PARIS — A lot is being said and written about the "Molière clause," first introduced by Vincent You, an elected representative in the western French city of Angoulême, and which mandates the use of French language on construction sites. This is, first and foremost, a case of guaranteeing safety at dangerous sites. A large number of local authorities, regions, departments and cities, are voting in favor of this Molière clause. Hence the outrage from a certain number of representatives who see it as a concealed attempt to favor local employment or, to put it in cruder terms, to promote "national preference."
Since business owners are required to pay for an onsite interpreter for workers who don't speak French, we can easily imagine that it deters them from employing foreign workers.

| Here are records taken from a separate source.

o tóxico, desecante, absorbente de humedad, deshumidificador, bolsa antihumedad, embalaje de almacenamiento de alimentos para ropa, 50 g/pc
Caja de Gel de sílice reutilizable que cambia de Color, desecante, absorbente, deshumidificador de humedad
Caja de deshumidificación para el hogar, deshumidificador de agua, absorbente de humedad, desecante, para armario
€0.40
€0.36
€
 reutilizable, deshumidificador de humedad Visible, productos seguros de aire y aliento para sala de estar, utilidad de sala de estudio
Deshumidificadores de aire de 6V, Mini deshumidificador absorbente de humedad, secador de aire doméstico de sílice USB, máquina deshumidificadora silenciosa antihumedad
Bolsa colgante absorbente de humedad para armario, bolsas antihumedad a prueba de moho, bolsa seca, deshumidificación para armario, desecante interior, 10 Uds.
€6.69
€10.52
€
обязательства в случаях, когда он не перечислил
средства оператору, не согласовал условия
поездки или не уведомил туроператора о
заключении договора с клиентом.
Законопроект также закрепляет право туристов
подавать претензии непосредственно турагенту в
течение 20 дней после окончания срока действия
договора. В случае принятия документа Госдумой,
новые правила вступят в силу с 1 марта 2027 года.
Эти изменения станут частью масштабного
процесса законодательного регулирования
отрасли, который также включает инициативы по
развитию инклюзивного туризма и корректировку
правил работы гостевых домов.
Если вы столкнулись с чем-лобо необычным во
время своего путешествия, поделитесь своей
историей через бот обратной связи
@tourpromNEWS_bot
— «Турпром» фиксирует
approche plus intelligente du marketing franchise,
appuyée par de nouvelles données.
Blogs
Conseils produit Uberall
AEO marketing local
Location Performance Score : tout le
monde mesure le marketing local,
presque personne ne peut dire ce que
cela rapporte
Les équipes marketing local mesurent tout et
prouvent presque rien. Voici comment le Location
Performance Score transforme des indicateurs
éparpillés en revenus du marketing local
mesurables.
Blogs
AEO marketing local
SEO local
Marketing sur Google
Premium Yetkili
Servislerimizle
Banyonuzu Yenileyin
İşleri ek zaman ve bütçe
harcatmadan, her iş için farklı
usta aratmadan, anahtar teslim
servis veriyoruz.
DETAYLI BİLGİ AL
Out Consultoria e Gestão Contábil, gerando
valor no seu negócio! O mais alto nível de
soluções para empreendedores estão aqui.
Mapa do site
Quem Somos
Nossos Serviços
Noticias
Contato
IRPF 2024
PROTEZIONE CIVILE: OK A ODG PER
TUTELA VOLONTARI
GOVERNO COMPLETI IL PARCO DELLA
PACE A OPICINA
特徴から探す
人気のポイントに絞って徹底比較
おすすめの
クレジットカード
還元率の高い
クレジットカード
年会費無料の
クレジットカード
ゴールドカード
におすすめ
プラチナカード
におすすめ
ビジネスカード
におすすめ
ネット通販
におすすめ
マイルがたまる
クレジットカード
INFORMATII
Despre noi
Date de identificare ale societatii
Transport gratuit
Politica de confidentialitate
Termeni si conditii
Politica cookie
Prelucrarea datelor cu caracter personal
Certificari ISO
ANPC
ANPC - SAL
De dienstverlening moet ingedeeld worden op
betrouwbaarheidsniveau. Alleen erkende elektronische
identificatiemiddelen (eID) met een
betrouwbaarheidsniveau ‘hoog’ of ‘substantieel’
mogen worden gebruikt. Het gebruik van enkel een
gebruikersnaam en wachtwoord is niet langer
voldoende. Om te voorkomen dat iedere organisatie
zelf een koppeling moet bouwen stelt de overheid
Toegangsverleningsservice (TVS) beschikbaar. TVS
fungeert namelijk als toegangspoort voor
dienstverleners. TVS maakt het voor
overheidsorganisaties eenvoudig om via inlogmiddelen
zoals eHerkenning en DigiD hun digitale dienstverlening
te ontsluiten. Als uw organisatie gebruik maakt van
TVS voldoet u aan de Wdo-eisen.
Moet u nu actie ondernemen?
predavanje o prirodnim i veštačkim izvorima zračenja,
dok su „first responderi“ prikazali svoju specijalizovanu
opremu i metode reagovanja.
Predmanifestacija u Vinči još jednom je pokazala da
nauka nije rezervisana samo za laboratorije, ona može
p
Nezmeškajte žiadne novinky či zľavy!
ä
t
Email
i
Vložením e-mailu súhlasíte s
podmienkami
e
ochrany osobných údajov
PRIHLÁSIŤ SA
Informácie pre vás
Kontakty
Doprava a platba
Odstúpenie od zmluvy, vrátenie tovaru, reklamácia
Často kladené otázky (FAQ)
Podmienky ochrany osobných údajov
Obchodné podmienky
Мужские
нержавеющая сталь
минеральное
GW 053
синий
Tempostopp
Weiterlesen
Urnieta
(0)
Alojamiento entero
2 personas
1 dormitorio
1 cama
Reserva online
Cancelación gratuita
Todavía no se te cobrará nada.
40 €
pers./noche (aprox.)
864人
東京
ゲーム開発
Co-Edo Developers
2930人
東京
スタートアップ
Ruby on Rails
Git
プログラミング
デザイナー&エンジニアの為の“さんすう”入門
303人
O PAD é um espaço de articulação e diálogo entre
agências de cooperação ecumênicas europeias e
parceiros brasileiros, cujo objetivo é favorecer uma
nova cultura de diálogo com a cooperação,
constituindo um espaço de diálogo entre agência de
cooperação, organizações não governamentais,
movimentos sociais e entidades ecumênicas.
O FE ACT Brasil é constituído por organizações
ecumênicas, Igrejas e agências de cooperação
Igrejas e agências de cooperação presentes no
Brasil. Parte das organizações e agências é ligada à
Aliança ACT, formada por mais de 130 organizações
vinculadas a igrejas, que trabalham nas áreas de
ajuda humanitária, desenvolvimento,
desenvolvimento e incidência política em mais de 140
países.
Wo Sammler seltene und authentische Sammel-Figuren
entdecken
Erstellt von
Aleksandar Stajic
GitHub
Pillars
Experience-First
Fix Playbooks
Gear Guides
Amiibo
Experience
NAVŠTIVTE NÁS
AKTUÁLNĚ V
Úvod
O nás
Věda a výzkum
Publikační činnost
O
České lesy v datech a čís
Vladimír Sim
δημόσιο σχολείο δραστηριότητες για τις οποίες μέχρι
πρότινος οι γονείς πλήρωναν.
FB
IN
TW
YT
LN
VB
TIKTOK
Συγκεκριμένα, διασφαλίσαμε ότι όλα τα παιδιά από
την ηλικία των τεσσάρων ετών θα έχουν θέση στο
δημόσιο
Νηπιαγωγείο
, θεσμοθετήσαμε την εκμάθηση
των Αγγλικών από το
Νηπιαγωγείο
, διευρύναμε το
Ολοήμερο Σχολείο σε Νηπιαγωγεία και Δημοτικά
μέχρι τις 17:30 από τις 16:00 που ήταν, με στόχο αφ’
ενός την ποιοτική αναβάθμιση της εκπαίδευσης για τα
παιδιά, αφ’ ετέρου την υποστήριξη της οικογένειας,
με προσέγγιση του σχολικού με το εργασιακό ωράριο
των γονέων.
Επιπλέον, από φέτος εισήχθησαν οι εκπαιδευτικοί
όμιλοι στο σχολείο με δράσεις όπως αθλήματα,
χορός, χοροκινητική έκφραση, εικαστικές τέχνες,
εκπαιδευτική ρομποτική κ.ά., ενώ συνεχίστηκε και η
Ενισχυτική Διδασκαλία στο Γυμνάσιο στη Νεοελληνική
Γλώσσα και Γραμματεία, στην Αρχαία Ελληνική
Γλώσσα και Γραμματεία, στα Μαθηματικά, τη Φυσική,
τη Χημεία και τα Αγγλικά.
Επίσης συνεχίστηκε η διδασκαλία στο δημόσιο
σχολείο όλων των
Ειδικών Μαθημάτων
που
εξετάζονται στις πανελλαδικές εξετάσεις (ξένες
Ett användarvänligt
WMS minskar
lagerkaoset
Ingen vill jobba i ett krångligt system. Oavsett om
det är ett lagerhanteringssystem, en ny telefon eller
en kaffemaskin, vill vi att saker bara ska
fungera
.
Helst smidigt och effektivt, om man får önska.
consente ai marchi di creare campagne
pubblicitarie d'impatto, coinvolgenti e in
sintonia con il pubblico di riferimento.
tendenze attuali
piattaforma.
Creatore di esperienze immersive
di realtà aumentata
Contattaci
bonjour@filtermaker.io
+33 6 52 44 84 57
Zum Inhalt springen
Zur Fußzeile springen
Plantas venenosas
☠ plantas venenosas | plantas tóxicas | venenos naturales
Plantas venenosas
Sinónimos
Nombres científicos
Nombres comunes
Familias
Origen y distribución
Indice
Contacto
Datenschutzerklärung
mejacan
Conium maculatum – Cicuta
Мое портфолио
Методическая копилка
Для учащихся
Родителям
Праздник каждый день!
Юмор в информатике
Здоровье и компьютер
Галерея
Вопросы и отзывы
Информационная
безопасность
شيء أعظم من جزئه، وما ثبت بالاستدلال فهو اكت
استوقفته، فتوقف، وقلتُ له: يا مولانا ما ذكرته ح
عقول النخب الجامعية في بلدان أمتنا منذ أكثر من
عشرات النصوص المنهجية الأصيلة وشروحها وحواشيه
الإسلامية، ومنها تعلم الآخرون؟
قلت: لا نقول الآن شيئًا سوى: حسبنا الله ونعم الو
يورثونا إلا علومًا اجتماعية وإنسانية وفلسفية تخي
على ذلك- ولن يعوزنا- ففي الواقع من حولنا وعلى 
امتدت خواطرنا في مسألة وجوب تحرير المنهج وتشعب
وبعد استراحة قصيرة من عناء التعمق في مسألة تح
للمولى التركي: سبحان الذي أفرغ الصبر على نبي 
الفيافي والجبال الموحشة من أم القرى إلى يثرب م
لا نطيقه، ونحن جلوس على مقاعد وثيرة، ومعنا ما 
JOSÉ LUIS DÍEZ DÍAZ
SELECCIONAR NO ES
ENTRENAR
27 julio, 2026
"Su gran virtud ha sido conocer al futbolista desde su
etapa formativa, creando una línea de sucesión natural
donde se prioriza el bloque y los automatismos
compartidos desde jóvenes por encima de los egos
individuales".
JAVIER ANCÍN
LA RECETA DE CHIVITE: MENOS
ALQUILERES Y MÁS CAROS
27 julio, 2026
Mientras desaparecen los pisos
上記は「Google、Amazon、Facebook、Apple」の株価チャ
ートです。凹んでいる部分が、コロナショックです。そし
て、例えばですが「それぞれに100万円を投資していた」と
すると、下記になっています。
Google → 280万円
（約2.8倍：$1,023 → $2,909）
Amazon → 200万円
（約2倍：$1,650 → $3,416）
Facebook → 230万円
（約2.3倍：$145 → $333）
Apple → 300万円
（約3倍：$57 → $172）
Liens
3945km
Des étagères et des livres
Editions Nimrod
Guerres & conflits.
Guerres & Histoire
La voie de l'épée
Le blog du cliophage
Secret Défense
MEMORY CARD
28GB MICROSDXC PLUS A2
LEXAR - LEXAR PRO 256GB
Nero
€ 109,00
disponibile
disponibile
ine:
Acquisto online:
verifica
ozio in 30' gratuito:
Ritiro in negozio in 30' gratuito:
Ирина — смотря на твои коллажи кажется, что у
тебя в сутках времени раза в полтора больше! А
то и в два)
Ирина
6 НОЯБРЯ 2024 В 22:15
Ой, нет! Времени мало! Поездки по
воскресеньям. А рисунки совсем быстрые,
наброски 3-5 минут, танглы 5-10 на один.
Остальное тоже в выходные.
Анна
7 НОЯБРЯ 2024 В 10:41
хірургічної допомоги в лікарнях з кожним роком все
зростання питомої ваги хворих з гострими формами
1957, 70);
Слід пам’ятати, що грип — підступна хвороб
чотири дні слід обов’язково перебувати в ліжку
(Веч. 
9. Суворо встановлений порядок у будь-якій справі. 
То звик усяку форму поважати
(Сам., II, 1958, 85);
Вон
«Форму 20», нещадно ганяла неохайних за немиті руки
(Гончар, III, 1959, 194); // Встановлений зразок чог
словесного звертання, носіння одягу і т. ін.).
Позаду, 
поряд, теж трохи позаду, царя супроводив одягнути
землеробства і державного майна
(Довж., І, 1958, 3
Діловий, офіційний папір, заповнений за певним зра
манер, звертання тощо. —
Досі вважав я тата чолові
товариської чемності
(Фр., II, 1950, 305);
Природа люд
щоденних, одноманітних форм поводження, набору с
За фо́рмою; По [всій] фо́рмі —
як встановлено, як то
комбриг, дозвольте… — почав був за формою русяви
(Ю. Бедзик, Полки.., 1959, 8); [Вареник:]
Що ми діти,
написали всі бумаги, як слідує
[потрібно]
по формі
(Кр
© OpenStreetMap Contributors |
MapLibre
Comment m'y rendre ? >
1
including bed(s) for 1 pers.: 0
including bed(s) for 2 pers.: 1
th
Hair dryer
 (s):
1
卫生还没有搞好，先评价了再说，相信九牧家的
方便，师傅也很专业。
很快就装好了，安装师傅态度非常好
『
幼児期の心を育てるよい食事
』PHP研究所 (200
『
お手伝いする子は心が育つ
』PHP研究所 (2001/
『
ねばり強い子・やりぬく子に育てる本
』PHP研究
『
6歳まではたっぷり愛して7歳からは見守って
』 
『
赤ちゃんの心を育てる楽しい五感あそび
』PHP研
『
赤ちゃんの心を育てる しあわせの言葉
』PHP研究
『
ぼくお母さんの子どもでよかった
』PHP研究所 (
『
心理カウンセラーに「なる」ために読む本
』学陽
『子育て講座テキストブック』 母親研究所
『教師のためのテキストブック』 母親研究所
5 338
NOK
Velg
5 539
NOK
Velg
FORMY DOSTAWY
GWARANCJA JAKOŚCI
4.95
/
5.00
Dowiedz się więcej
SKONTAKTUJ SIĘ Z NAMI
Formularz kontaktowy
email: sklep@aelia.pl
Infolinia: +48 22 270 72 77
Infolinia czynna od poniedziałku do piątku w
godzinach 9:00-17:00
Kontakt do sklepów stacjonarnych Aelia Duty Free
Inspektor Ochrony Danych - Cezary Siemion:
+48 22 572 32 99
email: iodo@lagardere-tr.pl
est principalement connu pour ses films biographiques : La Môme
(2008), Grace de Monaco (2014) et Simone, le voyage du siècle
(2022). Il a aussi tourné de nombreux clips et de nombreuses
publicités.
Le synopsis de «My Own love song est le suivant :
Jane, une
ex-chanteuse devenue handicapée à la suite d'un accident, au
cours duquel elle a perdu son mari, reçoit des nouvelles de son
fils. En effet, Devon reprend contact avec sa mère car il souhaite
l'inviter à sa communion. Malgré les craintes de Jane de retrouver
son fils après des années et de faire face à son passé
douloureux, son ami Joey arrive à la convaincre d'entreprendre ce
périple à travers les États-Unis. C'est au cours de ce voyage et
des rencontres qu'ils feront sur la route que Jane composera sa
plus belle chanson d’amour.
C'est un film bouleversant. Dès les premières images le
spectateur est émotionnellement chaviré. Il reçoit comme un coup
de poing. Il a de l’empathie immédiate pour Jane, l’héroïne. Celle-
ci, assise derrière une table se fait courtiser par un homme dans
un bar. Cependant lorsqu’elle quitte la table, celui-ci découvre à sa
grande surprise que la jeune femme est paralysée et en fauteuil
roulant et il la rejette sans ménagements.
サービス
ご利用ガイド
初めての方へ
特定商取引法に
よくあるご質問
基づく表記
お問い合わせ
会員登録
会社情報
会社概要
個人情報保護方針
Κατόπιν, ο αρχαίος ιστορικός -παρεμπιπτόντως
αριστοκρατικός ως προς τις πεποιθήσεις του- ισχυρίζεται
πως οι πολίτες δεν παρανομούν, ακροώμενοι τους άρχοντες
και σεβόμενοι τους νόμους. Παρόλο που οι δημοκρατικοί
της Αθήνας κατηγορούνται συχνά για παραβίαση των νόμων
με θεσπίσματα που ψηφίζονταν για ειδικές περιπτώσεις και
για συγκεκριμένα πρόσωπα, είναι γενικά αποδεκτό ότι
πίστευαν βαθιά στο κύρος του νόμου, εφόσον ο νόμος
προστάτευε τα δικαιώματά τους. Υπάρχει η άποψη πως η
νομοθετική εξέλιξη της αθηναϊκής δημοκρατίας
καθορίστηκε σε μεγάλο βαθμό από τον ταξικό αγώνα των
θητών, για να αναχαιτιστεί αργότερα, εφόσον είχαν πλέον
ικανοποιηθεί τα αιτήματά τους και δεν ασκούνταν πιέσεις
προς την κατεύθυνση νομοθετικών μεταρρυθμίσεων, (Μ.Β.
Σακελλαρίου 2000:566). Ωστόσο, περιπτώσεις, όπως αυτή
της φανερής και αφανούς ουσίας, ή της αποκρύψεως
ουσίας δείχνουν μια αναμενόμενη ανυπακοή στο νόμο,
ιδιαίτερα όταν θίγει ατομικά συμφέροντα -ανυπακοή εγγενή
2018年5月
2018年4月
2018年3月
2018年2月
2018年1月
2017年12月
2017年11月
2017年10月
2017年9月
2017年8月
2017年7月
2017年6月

Unless, of course, you consider that it encourages the same workers to learn French ... Beyond the issue of safety, which is a real issue that shouldn't be overlooked, there are actually two driving ideas here: integration and a lasting, sustainable society.
A human being isn't a machine with arms that you can lug around from country to country as you would with a monkey wrench. A human being also has a culture and a language, a way of life and feelings which, although they are universally human, are rooted in culture.
It would be a happy globalization if we take that into account. Europe is a space of free trade and movement, but it doesn't mean that workers can be traded from one country to another like packing slips. Countries also trade culture. A person who settles away from home has to adapt to a new culture.
If he doesn't make an effort to learn the language, it's because he considers the host country to be nothing more than a hostel in which he's passing through. And this will be as disastrous for the said hostel, which will then become a passageway, open to the four winds, as it will be for the guest, who will then become a sort of zombie reduced to his technical abilities.
It would be natural, therefore, for us to demand of all foreigners who come to live in France that they speak French. This is what most countries are doing. And yet, we tremble when we see in our schools parents who don't show up to meetings with teachers because they're incapable of discussing their children's future in the language of Molière.
Guaranteeing safety at dangerous sites — Photo: Frédéric Bisson
That guests should adapt to the language of their newly-adopted home — and not just guests who work on construction sites — is a form of politeness as well as a necessity for the host country, and a pledge of unity for the guest himself, one that would make him belong in the host country. For he will have to adopt the basic traditions of the country he has chosen to live in, if he wants to live there decently — even if he has left part of his heart in his original home. Language is culture's architecture and the spirit of the place, so to speak.
Only an ideologue could still speak of discrimination in this case, as Prime Minister Bernard Cazeneuve has done. Discrimination means a criminal differentiation. But to refuse France to someone who doesn't want to accept our art of living isn't discrimination, it's merely drawing the conclusions from his choice. Nobody would think of speaking of discrimination when we ban people who can't operate the machinery from construction sites.
Workers aren't robots. Their culture counts as much as the working force they represent, and that is the guarantee of a lasting society. It's madness to want to let workers run from one country to the next, wherever there's a job to be found, without learning the language and customs, without taking root anywhere, and all, without a doubt, to the great benefit of pure economics.
Europe is a space of free trade and movement, but it doesn't mean that workers can be traded from one country to another like packing slips.
Vincent You said that the "Molière clause" he invented "only shocks an out-of-touch elite." It is, indeed, the cosmopolitan elite who, used to going from country to country speaking different languages, thinks that each country should be turned into a sieve. In doing so, they show a poor knowledge of human demands. The cosmopolitan elite, made of big business people, politicians or academics, is useful and necessary to a country. They are the protectors of its openness to the world. But the most important thing for any society is to maintain itself over time.
Wandering capital can easily move from one company to the next, and even increases by doing so. Wandering workers need integration, and language is essential, in this respect.
It is a curious thing that we've come to understand the importance of sustainability so easily when it comes to nature, but that we still struggle to grasp it when it comes to humans. It is curious indeed that Europe's fundamental values are understood, at least by those who talk about it, as a permanent and unstoppable flow of capital and humans, without respect for anything besides frenzied change and profitability. It's not money that is essential, it's culture. That's what forms the spirit of a place.